Architecture: «les diocèses doivent exiger de la qualité»

Pour la première fois, le Vatican dispose d’un pavillon à la Biennale d’architecture de Venise (Italie), du 26 mai au 25 novembre 2018. Un espace conçu comme un havre de paix, composé de dix chapelles réalisées par de grandes figures de l’architecture contemporaine. Pour Mgr Carlos Alberto de Pinho Moreira Azevedo, ›numéro 2’ du Conseil Pontifical de la culture, interrogé par I.MEDIA, cette présence s’inscrit dans la volonté de l’Eglise de dialoguer avec la culture artistique contemporaine.

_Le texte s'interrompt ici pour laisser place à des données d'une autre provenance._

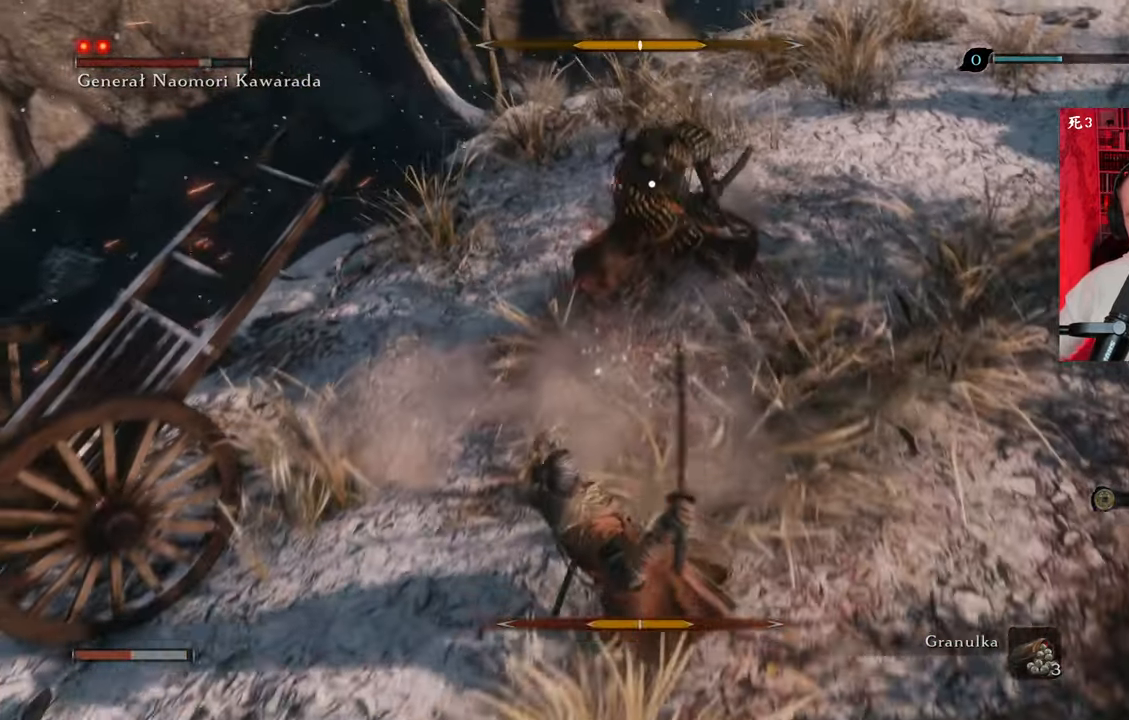
{"keys": ["d", "s"], "mouse": [], "events": [[33, "space", "down"], [133, "space", "up"], [216, "space", "down"], [266, "space", "up"], [366, "space", "down"], [416, "space", "up"]]}
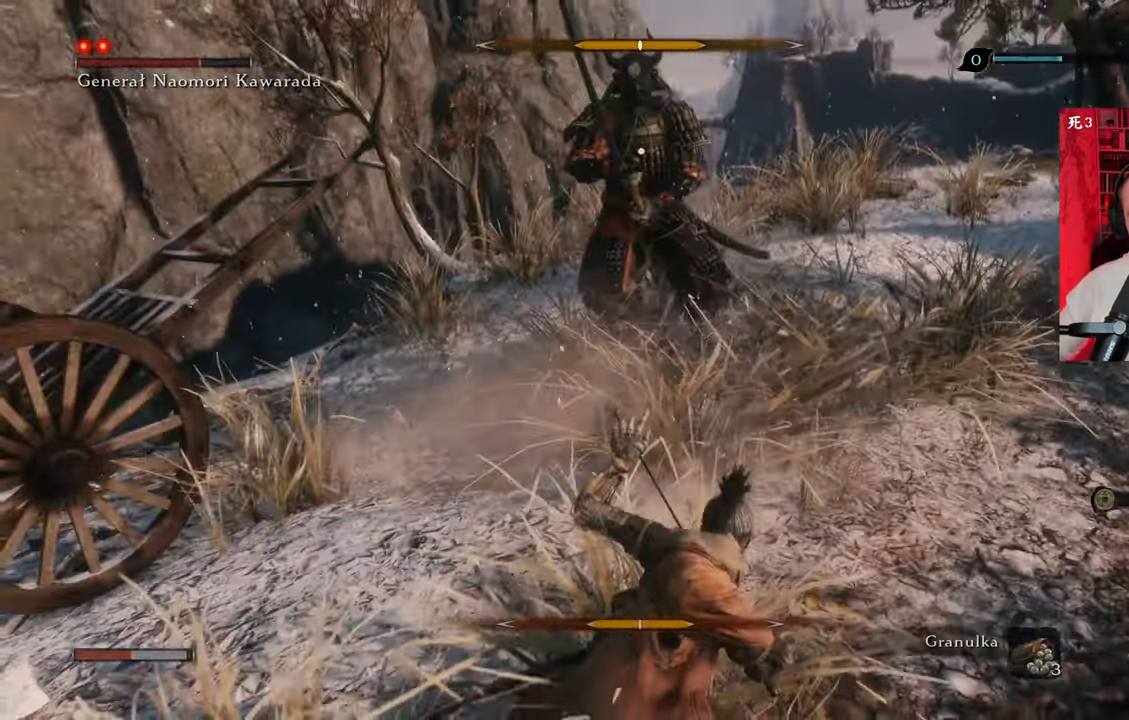
{"keys": ["d", "s"], "mouse": [], "events": [[333, "space", "down"], [383, "space", "up"]]}
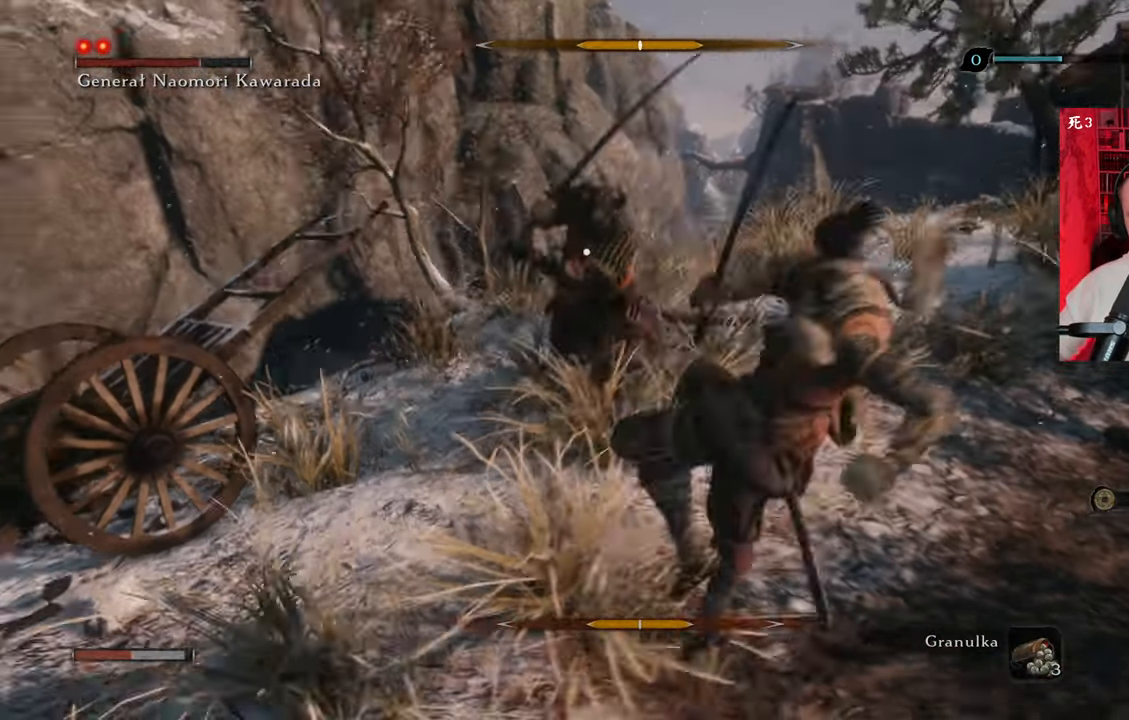
{"keys": ["d", "s"], "mouse": [], "events": []}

Pourquoi le Vatican a tenu à disposer de son propre pavillon cette année?
Mgr Carlos Alberto de Pinho Moreira Azevedo: C’est le résultat d’un long chemin qui a commencé au Concile Vatican II et la lettre des artistes de Paul VI (1963-1978) et la volonté de l’Eglise de se rapprocher de l’art contemporain. C’est une participation très coûteuse du point de vue financier, qui a nécessité de nombreux sponsors, mais importante: dans la culture artistique contemporaine, la beauté est un moyen essentiel pour parler de Dieu.

Une église doit donc offrir un espace de silence, tout en proposant une architecture gracieuse capable de manifester la transcendance.

L’Eglise a-t-elle un rôle à jouer pour rééduquer à la beauté?
C’est un travail déjà pastoral. L’Eglise doit s’approcher le plus possible des artistes, leur parler et les sensibiliser. Les artistes et architectes sont désireux de travailler sur une église mais ont besoin d’avoir une idée claire du projet. Beaucoup d’artistes ne sont pas croyants et si l’on n’explique pas concrètement le sens de la liturgie, de l’architecture religieuse, ils peuvent alors s’égarer. L’important est qu’ils aient le talent artistique. Il revient ensuite à l’Eglise la responsabilité de formuler fidèlement ses besoins.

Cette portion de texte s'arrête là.